◆ Directions for this task
From the entries below, retype only the lines from the one with "Першим виконується положення" through the one with "Mairie de Bollezeele", exactly as written.

★ ★ ★

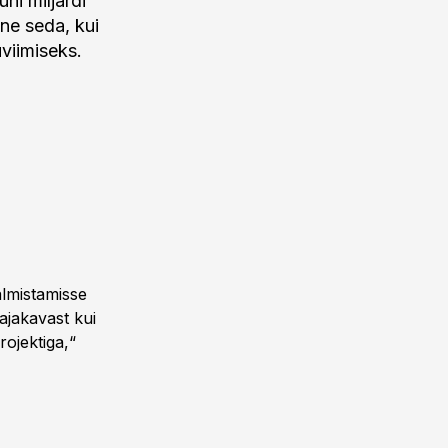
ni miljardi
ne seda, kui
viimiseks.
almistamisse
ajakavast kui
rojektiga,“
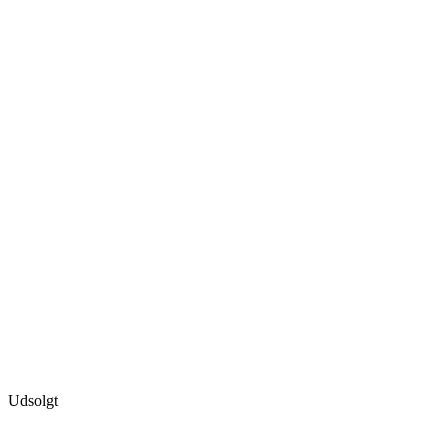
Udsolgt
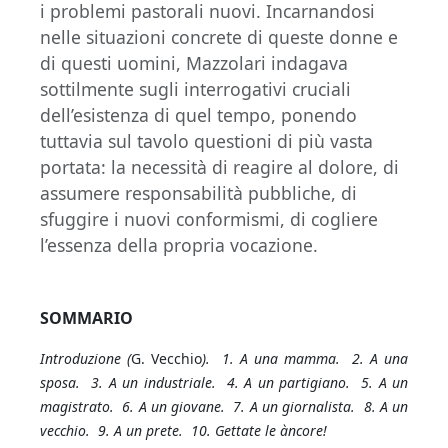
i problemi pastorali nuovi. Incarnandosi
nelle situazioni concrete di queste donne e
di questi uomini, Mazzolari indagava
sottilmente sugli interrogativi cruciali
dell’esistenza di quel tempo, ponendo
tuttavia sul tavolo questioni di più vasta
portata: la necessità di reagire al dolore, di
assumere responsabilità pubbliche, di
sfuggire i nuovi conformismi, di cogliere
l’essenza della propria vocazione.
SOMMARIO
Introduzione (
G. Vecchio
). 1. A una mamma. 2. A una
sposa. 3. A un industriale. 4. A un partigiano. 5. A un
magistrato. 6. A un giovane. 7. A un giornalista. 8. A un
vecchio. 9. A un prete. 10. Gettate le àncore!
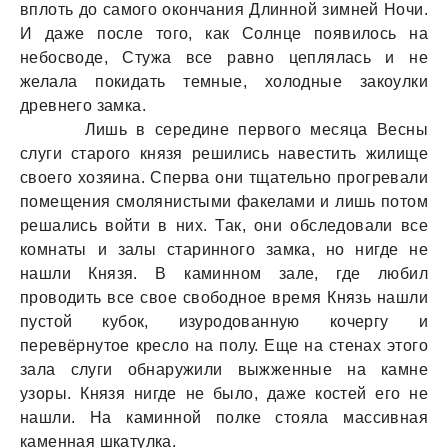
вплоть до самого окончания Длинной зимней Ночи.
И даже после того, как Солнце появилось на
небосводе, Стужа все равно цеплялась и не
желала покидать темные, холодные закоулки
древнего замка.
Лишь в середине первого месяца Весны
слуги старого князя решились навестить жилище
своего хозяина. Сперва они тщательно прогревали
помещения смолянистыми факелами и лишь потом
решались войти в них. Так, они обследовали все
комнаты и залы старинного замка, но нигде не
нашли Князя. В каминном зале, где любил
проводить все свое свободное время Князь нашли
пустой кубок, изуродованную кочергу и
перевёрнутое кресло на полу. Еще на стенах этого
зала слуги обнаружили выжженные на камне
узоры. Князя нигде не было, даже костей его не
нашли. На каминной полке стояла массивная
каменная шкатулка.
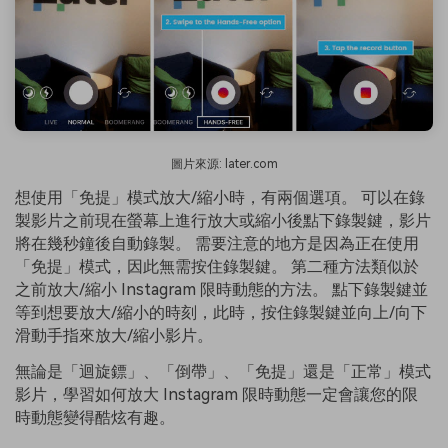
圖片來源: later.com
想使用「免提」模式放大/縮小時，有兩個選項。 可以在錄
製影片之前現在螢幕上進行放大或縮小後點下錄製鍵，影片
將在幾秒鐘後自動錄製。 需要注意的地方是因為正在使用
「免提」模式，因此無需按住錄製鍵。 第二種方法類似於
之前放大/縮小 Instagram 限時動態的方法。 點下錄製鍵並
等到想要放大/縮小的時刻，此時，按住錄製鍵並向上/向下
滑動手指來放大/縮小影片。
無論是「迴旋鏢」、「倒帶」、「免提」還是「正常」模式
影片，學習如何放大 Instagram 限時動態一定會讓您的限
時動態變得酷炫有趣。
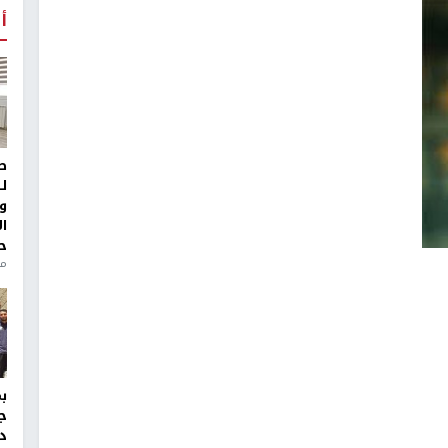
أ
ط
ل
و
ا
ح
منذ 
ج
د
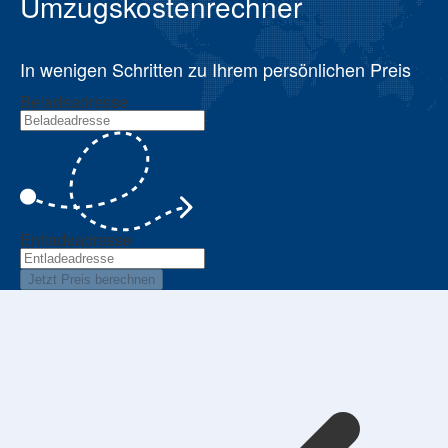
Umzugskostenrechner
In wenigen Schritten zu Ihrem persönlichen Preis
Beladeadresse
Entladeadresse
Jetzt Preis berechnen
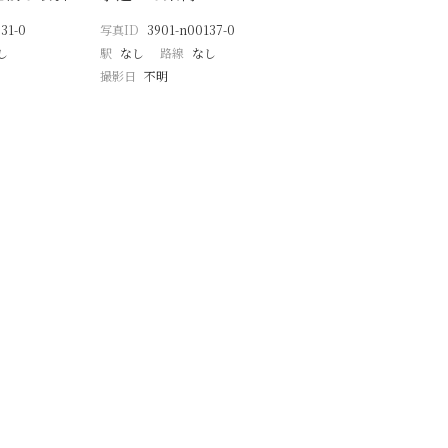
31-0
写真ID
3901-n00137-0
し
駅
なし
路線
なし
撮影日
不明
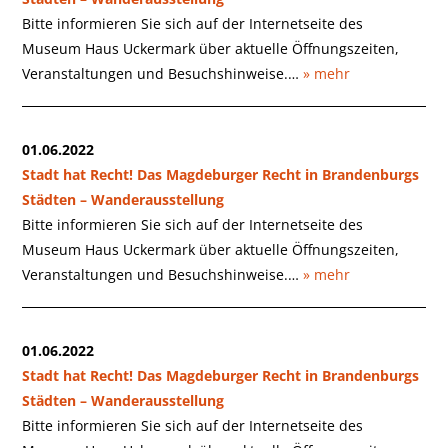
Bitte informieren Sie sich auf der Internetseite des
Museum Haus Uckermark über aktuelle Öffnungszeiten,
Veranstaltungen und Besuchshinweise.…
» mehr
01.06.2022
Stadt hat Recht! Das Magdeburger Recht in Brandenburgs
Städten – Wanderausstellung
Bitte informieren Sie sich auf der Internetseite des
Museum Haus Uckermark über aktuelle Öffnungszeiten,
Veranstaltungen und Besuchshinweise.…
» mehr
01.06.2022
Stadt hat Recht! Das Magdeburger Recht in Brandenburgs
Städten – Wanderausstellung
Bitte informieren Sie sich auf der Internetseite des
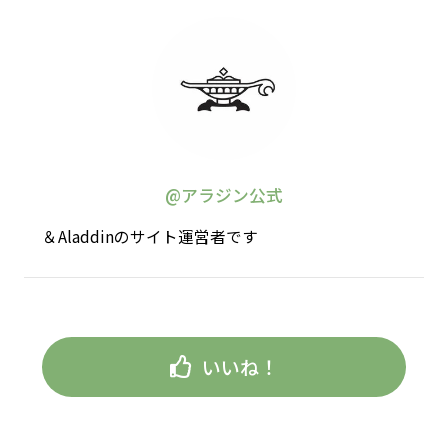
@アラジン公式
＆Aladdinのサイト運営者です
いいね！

★ ★ ★

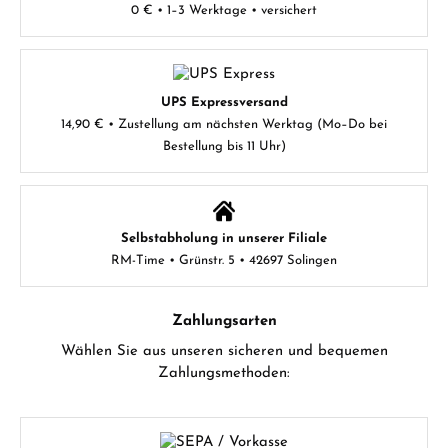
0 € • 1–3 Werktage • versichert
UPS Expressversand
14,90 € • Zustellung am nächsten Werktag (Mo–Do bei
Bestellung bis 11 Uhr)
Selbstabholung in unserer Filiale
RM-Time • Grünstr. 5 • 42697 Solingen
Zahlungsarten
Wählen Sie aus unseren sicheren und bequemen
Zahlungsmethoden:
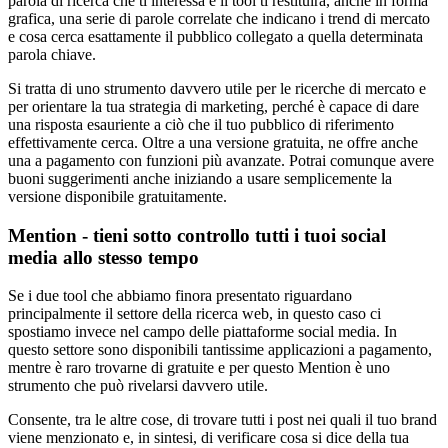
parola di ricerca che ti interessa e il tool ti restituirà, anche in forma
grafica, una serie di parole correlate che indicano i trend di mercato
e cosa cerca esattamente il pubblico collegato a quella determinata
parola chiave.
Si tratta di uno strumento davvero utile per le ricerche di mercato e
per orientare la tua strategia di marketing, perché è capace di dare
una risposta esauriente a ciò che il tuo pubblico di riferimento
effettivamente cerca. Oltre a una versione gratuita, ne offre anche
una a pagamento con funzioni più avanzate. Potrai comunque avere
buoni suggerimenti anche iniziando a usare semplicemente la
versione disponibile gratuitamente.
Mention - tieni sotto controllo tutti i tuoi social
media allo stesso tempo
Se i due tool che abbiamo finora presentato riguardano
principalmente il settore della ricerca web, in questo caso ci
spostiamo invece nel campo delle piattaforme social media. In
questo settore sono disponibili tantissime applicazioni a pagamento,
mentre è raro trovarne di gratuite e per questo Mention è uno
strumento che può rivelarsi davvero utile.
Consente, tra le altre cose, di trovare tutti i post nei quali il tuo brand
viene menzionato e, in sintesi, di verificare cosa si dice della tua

★ ★ ★

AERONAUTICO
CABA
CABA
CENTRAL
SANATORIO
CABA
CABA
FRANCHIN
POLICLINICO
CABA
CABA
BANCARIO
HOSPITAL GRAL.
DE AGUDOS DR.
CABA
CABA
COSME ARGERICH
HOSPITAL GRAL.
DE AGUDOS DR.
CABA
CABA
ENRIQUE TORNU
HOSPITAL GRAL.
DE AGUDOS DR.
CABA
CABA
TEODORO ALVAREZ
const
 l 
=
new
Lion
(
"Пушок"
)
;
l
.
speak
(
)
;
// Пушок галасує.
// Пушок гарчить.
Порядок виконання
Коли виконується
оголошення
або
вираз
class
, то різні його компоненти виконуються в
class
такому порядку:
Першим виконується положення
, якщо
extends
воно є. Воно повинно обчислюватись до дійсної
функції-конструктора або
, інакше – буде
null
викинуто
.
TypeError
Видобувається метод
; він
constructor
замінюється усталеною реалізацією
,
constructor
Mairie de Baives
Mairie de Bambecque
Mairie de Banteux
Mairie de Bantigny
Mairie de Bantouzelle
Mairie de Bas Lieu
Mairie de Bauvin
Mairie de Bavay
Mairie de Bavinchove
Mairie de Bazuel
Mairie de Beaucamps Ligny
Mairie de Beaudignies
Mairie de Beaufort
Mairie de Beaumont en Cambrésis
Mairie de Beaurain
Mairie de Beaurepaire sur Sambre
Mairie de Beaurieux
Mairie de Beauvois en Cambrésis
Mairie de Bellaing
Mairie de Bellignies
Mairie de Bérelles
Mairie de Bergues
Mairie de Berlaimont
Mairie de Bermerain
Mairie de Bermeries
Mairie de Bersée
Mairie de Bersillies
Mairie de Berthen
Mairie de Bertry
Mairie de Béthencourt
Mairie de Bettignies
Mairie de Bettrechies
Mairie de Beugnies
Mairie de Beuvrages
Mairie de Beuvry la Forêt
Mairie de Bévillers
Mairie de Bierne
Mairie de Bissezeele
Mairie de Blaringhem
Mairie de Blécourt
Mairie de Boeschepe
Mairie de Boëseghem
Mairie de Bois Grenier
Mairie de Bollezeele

★ ★ ★

◆ Answer section
Першим виконується положення
, якщо
extends
воно є. Воно повинно обчислюватись до дійсної
функції-конструктора або
, інакше – буде
null
викинуто
.
TypeError
Видобувається метод
; він
constructor
замінюється усталеною реалізацією
,
constructor
Mairie de Baives
Mairie de Bambecque
Mairie de Banteux
Mairie de Bantigny
Mairie de Bantouzelle
Mairie de Bas Lieu
Mairie de Bauvin
Mairie de Bavay
Mairie de Bavinchove
Mairie de Bazuel
Mairie de Beaucamps Ligny
Mairie de Beaudignies
Mairie de Beaufort
Mairie de Beaumont en Cambrésis
Mairie de Beaurain
Mairie de Beaurepaire sur Sambre
Mairie de Beaurieux
Mairie de Beauvois en Cambrésis
Mairie de Bellaing
Mairie de Bellignies
Mairie de Bérelles
Mairie de Bergues
Mairie de Berlaimont
Mairie de Bermerain
Mairie de Bermeries
Mairie de Bersée
Mairie de Bersillies
Mairie de Berthen
Mairie de Bertry
Mairie de Béthencourt
Mairie de Bettignies
Mairie de Bettrechies
Mairie de Beugnies
Mairie de Beuvrages
Mairie de Beuvry la Forêt
Mairie de Bévillers
Mairie de Bierne
Mairie de Bissezeele
Mairie de Blaringhem
Mairie de Blécourt
Mairie de Boeschepe
Mairie de Boëseghem
Mairie de Bois Grenier
Mairie de Bollezeele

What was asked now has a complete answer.